In einer Bar, gleich gegenüber von der Bushaltestelle in Úbeda, klebt auf einem Schwarzen Brett ein handgeschriebener Zettel: „Spanier, erfahren, zuverlässig, bietet sich für die Olivenernte an, José.“ Darunter eine Telefonnummer. José ist ein großer, breiter Mann, ein Familienvater, Mitte 40 mit viel Erfahrung bei der Olivenernte. Er hat vor Kurzem seine Arbeit auf dem Bau verloren, deshalb sucht er jetzt wieder nach einer Beschäftigung auf dem Feld. „Die Immigranten nehmen uns die Arbeit weg“, sagt er verbittert. „Sie arbeiten mehr Stunden für weniger Geld, deswegen stellen sie die Bauern lieber an.”

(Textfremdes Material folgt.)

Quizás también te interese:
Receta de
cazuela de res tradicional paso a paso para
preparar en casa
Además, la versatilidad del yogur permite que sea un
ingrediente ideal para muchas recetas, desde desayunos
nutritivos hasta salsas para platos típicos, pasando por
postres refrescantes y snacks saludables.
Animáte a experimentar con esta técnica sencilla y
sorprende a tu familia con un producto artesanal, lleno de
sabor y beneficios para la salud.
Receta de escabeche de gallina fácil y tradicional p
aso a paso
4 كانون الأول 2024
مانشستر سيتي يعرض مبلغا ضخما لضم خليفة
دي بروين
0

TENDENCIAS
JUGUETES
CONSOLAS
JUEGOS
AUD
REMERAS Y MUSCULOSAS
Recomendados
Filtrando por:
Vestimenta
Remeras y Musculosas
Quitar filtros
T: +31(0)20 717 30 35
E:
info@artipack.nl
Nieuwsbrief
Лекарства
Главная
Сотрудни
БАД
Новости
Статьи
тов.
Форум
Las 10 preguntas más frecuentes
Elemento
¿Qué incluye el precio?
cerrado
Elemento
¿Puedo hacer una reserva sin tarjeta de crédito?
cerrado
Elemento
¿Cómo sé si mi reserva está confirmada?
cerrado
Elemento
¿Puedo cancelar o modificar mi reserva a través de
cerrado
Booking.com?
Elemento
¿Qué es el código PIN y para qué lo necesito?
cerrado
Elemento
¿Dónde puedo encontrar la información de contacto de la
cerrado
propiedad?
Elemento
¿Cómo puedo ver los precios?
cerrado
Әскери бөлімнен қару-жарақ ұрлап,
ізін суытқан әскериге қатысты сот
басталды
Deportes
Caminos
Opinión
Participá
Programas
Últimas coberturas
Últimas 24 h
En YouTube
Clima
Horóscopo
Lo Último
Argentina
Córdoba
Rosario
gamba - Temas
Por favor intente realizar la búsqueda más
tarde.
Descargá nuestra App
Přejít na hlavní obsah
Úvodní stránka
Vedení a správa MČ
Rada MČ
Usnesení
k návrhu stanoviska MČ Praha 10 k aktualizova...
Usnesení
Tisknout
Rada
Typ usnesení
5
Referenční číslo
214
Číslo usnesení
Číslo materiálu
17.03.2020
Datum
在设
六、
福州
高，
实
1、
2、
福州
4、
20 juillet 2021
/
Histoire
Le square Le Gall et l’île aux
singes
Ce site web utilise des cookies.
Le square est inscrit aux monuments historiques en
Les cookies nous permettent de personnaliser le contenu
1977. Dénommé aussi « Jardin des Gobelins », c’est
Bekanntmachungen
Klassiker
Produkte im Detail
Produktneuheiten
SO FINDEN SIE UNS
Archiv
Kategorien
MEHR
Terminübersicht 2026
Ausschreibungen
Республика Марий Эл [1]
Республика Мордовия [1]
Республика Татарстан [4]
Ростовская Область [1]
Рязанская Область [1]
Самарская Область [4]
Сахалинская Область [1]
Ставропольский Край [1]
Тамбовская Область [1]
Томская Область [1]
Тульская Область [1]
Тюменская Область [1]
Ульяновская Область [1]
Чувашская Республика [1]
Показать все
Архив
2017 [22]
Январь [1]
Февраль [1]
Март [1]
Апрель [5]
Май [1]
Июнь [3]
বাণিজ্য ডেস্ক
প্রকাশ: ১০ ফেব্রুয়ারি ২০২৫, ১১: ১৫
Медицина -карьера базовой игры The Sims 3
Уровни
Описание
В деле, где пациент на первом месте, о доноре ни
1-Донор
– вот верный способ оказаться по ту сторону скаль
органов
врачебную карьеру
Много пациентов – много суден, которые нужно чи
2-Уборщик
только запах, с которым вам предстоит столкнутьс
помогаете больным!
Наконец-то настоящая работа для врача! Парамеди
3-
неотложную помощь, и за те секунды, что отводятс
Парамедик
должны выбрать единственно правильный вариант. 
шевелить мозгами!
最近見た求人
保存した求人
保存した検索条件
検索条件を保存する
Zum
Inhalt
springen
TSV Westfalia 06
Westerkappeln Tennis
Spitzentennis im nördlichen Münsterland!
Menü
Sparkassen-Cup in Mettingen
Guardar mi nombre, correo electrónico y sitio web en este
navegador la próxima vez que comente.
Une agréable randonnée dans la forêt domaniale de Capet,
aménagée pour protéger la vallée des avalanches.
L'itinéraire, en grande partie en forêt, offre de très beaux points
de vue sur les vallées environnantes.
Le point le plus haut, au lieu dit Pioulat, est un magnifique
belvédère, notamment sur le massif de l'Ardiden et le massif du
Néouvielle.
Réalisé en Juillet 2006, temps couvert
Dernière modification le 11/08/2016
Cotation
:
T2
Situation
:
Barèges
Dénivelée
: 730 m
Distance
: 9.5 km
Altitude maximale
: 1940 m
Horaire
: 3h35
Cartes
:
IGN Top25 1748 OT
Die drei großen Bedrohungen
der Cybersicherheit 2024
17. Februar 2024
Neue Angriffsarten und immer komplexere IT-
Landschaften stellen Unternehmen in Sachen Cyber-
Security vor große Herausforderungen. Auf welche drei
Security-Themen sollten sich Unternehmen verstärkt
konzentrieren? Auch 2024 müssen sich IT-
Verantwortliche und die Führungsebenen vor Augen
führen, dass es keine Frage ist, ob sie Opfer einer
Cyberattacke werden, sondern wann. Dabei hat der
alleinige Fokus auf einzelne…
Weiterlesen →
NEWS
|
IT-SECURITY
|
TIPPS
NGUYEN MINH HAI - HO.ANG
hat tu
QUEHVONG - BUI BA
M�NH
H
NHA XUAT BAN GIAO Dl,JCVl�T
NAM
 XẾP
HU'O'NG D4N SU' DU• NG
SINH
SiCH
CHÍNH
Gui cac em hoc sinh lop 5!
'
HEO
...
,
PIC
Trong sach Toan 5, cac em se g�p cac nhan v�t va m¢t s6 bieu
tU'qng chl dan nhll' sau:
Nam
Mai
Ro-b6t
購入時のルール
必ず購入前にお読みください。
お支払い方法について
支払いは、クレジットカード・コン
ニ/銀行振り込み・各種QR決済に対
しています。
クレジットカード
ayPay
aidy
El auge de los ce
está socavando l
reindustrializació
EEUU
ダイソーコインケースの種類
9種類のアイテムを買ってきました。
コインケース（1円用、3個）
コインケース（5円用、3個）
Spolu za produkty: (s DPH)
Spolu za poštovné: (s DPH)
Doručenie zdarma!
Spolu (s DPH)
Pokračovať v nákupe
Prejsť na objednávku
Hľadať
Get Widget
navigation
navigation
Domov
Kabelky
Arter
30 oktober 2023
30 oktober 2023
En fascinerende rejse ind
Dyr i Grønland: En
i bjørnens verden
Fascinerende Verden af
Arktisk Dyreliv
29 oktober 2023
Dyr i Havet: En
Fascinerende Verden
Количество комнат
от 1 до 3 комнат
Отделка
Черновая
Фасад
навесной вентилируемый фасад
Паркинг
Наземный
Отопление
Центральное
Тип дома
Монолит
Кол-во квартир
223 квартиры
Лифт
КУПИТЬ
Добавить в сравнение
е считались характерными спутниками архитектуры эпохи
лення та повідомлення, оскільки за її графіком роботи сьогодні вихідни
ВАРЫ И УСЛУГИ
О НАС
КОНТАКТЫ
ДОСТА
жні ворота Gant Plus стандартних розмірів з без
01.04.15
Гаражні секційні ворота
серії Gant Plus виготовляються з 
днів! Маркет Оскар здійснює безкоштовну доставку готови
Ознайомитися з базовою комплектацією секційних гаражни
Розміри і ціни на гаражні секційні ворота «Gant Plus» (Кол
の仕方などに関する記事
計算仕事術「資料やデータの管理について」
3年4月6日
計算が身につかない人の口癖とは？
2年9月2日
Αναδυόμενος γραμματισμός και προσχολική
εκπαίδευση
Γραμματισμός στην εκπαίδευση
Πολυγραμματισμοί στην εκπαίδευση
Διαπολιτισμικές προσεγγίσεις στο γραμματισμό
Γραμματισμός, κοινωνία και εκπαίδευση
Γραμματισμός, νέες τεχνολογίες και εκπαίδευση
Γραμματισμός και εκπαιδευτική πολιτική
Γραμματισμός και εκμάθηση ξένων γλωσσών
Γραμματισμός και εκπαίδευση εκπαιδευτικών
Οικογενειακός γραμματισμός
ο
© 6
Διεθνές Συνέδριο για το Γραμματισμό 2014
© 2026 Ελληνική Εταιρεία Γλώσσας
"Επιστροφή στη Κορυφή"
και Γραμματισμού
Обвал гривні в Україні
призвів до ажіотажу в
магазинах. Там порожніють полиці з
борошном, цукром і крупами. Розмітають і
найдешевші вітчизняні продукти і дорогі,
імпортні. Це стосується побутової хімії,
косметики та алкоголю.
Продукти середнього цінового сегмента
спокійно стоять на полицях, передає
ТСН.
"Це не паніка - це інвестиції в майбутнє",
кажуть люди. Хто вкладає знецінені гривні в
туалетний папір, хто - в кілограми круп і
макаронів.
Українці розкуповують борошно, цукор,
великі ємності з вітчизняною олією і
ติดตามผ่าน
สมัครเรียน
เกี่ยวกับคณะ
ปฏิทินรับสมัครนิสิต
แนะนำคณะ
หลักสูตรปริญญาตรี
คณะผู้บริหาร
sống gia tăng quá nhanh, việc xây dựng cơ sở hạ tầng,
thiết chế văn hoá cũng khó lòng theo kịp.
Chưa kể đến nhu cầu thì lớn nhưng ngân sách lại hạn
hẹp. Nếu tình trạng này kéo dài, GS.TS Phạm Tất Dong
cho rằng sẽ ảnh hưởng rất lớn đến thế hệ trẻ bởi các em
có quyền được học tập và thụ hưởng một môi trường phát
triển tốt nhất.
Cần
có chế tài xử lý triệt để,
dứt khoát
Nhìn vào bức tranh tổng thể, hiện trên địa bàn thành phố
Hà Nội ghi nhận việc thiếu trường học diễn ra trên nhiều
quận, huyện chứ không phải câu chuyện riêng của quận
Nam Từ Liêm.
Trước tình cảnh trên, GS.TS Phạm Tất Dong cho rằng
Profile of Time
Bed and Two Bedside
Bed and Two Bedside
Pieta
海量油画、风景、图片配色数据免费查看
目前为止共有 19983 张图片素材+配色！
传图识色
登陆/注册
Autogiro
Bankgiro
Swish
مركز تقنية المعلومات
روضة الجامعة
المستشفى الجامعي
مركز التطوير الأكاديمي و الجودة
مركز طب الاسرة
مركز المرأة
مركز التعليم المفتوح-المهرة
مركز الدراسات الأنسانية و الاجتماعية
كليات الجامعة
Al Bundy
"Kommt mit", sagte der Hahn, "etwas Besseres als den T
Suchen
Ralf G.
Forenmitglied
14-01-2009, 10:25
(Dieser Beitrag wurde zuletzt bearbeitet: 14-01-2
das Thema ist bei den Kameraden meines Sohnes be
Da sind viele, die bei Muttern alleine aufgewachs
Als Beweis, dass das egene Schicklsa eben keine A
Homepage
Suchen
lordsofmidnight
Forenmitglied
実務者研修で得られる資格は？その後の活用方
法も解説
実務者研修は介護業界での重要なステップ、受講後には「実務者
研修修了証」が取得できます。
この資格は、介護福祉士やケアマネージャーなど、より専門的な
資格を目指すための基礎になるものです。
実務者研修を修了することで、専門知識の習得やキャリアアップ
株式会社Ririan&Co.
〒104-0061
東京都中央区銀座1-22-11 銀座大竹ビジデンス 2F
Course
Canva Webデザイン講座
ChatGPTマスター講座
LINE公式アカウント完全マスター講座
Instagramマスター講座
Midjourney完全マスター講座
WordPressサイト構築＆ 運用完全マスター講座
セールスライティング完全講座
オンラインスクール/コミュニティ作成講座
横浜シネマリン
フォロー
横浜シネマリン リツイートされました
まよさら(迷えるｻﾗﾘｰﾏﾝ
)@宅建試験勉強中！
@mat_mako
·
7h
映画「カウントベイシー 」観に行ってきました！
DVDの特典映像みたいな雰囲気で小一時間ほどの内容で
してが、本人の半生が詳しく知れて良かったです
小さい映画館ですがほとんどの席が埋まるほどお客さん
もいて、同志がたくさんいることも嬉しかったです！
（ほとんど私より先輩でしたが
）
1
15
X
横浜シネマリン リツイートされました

Weit unter dem Agrartarifvertrag

Rund 30 Euro bekommen die Afrikaner für einen Arbeitstag, schwarz, ohne Zusatzkosten. Bis die Sonne untergeht, ernten sie Oliven. In Úbeda wartet nur der Bordstein auf sie, zuhause, in ihrem echten Leben, die Familie auf eine bessere Zukunft. Der Agrartarifvertrag in Jaén sieht 50 Euro für sechseinhalb Stunden vor. „Bisher hat mich noch kein Bauer angerufen, dabei hängt das Schild schon seit Tagen dort“, sagt José. „Doch ich brauche dringend Arbeit. Wir wissen nicht, wie wir unsere Rechnungen bezahlen sollen.“

Die Liste von Manuel Sabio aus Almería ist lang, über hundert Namen stehen dort. Und es werden immer mehr: „Jeden Tag fragen mich Leute nach einem Job, ich schreibe ihren Namen und ihre Nummer auf, aber Arbeit habe ich keine.“

Als Moussa um acht Uhr abends zurück in sein armes Zuhause kommt, setzt er sich in eine Ecke des abgesessenen Sofas und starrt auf den Bildschirm des Fernsehers. Es läuft ein Musikvideo aus dem Senegal: „Le chemin de l’espoir“ heißt das Lied, Weg der Hoffnung. Es geht um einen jungen Mann, der nach Europa aufbricht, um dort sein Glück zu suchen. Im Senegal hätte er jetzt getanzt.

* Die Autorin, Journalistin in Málaga, hat diesen Artikel im Rahmen eines Recherchestipendiums der Otto-Brenner-Stiftung verfasst.